Work instructions –
Arrange every line of text from all of the items below into a single numbered list, omitting any blank lines.
Available data START
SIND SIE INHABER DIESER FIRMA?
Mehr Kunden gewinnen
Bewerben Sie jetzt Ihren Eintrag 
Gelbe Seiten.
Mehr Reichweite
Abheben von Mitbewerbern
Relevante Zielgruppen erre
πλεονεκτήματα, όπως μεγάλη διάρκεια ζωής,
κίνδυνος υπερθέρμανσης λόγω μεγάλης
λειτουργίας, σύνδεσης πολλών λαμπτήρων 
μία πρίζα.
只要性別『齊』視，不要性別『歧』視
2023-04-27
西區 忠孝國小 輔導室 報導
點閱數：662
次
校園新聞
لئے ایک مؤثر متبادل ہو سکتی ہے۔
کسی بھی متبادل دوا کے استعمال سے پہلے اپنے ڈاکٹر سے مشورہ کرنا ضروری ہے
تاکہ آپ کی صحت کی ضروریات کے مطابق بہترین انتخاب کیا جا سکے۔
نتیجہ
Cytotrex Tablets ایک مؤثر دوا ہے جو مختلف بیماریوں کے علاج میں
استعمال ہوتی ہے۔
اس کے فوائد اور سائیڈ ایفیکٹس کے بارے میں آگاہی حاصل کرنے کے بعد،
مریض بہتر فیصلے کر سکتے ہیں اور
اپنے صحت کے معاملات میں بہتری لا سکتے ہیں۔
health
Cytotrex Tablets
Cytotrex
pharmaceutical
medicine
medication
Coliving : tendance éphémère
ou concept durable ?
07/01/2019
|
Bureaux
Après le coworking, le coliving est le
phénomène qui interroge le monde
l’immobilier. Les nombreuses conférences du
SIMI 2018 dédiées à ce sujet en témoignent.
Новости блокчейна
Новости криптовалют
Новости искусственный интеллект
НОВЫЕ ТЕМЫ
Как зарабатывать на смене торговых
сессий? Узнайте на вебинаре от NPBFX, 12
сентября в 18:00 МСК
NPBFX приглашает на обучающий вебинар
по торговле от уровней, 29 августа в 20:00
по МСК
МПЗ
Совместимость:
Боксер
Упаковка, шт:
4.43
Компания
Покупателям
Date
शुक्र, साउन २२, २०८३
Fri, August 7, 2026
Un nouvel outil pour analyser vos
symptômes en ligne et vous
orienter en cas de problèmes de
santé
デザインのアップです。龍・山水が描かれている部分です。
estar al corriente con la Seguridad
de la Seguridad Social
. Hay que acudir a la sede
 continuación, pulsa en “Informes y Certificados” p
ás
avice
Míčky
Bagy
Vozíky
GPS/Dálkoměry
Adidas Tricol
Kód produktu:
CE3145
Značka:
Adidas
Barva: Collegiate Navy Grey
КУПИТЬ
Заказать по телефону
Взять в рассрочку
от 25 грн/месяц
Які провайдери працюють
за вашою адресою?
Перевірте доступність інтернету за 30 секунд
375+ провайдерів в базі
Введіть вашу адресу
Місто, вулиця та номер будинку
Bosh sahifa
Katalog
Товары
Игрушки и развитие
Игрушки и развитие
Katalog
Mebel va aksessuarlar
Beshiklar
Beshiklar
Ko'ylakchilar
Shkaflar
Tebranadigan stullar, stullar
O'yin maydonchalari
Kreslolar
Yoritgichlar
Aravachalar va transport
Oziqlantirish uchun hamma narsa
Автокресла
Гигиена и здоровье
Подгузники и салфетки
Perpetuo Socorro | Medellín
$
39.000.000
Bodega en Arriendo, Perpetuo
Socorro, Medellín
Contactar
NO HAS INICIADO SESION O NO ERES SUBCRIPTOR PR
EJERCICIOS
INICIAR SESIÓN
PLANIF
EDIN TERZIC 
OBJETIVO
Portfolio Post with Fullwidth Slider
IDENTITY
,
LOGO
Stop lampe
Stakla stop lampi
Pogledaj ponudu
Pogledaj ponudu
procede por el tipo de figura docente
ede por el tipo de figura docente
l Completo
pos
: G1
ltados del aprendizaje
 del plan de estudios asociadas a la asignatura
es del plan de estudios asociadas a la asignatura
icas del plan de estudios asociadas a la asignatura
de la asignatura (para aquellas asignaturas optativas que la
Available data END
Task answer –
1. SIND SIE INHABER DIESER FIRMA?
2. Mehr Kunden gewinnen
3. Bewerben Sie jetzt Ihren Eintrag 
4. Gelbe Seiten.
5. Mehr Reichweite
6. Abheben von Mitbewerbern
7. Relevante Zielgruppen erre
8. πλεονεκτήματα, όπως μεγάλη διάρκεια ζωής,
9. κίνδυνος υπερθέρμανσης λόγω μεγάλης
10. λειτουργίας, σύνδεσης πολλών λαμπτήρων 
11. μία πρίζα.
12. 只要性別『齊』視，不要性別『歧』視
13. 2023-04-27
14. 西區 忠孝國小 輔導室 報導
15. 點閱數：662
16. 次
17. 校園新聞
18. لئے ایک مؤثر متبادل ہو سکتی ہے۔
19. کسی بھی متبادل دوا کے استعمال سے پہلے اپنے ڈاکٹر سے مشورہ کرنا ضروری ہے
20. تاکہ آپ کی صحت کی ضروریات کے مطابق بہترین انتخاب کیا جا سکے۔
21. نتیجہ
22. Cytotrex Tablets ایک مؤثر دوا ہے جو مختلف بیماریوں کے علاج میں
23. استعمال ہوتی ہے۔
24. اس کے فوائد اور سائیڈ ایفیکٹس کے بارے میں آگاہی حاصل کرنے کے بعد،
25. مریض بہتر فیصلے کر سکتے ہیں اور
26. اپنے صحت کے معاملات میں بہتری لا سکتے ہیں۔
27. health
28. Cytotrex Tablets
29. Cytotrex
30. pharmaceutical
31. medicine
32. medication
33. Coliving : tendance éphémère
34. ou concept durable ?
35. 07/01/2019
36. |
37. Bureaux
38. Après le coworking, le coliving est le
39. phénomène qui interroge le monde
40. l’immobilier. Les nombreuses conférences du
41. SIMI 2018 dédiées à ce sujet en témoignent.
42. Новости блокчейна
43. Новости криптовалют
44. Новости искусственный интеллект
45. НОВЫЕ ТЕМЫ
46. Как зарабатывать на смене торговых
47. сессий? Узнайте на вебинаре от NPBFX, 12
48. сентября в 18:00 МСК
49. NPBFX приглашает на обучающий вебинар
50. по торговле от уровней, 29 августа в 20:00
51. по МСК
52. МПЗ
53. Совместимость:
54. Боксер
55. Упаковка, шт:
56. 4.43
57. Компания
58. Покупателям
59. Date
60. शुक्र, साउन २२, २०८३
61. Fri, August 7, 2026
62. Un nouvel outil pour analyser vos
63. symptômes en ligne et vous
64. orienter en cas de problèmes de
65. santé
66. デザインのアップです。龍・山水が描かれている部分です。
67. estar al corriente con la Seguridad
68. de la Seguridad Social
69. . Hay que acudir a la sede
70.  continuación, pulsa en “Informes y Certificados” p
71. ás
72. avice
73. Míčky
74. Bagy
75. Vozíky
76. GPS/Dálkoměry
77. Adidas Tricol
78. Kód produktu:
79. CE3145
80. Značka:
81. Adidas
82. Barva: Collegiate Navy Grey
83. КУПИТЬ
84. Заказать по телефону
85. Взять в рассрочку
86. от 25 грн/месяц
87. Які провайдери працюють
88. за вашою адресою?
89. Перевірте доступність інтернету за 30 секунд
90. 375+ провайдерів в базі
91. Введіть вашу адресу
92. Місто, вулиця та номер будинку
93. Bosh sahifa
94. Katalog
95. Товары
96. Игрушки и развитие
97. Игрушки и развитие
98. Katalog
99. Mebel va aksessuarlar
100. Beshiklar
101. Beshiklar
102. Ko'ylakchilar
103. Shkaflar
104. Tebranadigan stullar, stullar
105. O'yin maydonchalari
106. Kreslolar
107. Yoritgichlar
108. Aravachalar va transport
109. Oziqlantirish uchun hamma narsa
110. Автокресла
111. Гигиена и здоровье
112. Подгузники и салфетки
113. Perpetuo Socorro | Medellín
114. $
115. 39.000.000
116. Bodega en Arriendo, Perpetuo
117. Socorro, Medellín
118. Contactar
119. NO HAS INICIADO SESION O NO ERES SUBCRIPTOR PR
120. EJERCICIOS
121. INICIAR SESIÓN
122. PLANIF
123. EDIN TERZIC 
124. OBJETIVO
125. Portfolio Post with Fullwidth Slider
126. IDENTITY
127. ,
128. LOGO
129. Stop lampe
130. Stakla stop lampi
131. Pogledaj ponudu
132. Pogledaj ponudu
133. procede por el tipo de figura docente
134. ede por el tipo de figura docente
135. l Completo
136. pos
137. : G1
138. ltados del aprendizaje
139.  del plan de estudios asociadas a la asignatura
140. es del plan de estudios asociadas a la asignatura
141. icas del plan de estudios asociadas a la asignatura
142. de la asignatura (para aquellas asignaturas optativas que la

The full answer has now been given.